Material for the task:
((

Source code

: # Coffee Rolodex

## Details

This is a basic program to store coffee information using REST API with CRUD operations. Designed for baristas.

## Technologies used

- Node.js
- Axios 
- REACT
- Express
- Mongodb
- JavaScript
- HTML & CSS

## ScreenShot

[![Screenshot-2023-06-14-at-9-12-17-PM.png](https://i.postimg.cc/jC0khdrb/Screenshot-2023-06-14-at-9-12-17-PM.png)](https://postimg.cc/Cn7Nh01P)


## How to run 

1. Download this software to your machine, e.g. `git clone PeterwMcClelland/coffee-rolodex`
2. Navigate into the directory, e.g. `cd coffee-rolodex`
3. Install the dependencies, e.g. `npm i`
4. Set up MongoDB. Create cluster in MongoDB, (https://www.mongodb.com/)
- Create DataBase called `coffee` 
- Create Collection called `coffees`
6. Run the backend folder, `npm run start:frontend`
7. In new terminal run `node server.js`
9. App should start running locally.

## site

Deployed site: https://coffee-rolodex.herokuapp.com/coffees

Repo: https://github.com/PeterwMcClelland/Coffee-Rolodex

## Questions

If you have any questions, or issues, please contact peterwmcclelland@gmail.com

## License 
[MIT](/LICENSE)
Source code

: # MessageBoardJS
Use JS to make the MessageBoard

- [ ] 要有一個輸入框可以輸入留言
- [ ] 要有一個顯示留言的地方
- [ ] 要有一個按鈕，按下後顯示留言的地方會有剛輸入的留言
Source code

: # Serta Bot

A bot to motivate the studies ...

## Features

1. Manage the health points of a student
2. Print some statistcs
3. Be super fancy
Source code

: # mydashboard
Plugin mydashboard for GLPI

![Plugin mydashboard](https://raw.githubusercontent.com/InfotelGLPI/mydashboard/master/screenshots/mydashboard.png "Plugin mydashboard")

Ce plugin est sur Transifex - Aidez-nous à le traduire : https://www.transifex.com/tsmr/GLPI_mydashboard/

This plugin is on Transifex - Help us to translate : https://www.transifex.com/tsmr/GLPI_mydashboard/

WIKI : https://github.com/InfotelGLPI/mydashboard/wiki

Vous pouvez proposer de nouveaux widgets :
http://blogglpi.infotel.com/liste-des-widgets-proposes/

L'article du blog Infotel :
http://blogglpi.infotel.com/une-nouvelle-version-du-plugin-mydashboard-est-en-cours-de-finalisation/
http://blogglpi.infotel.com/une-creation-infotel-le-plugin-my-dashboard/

))

Job item: Pull out every line holding "InfotelGLPI" from the records above, and copy it.

Answer to the exercise:
![Plugin mydashboard](https://raw.githubusercontent.com/InfotelGLPI/mydashboard/master/screenshots/mydashboard.png "Plugin mydashboard")
WIKI : https://github.com/InfotelGLPI/mydashboard/wiki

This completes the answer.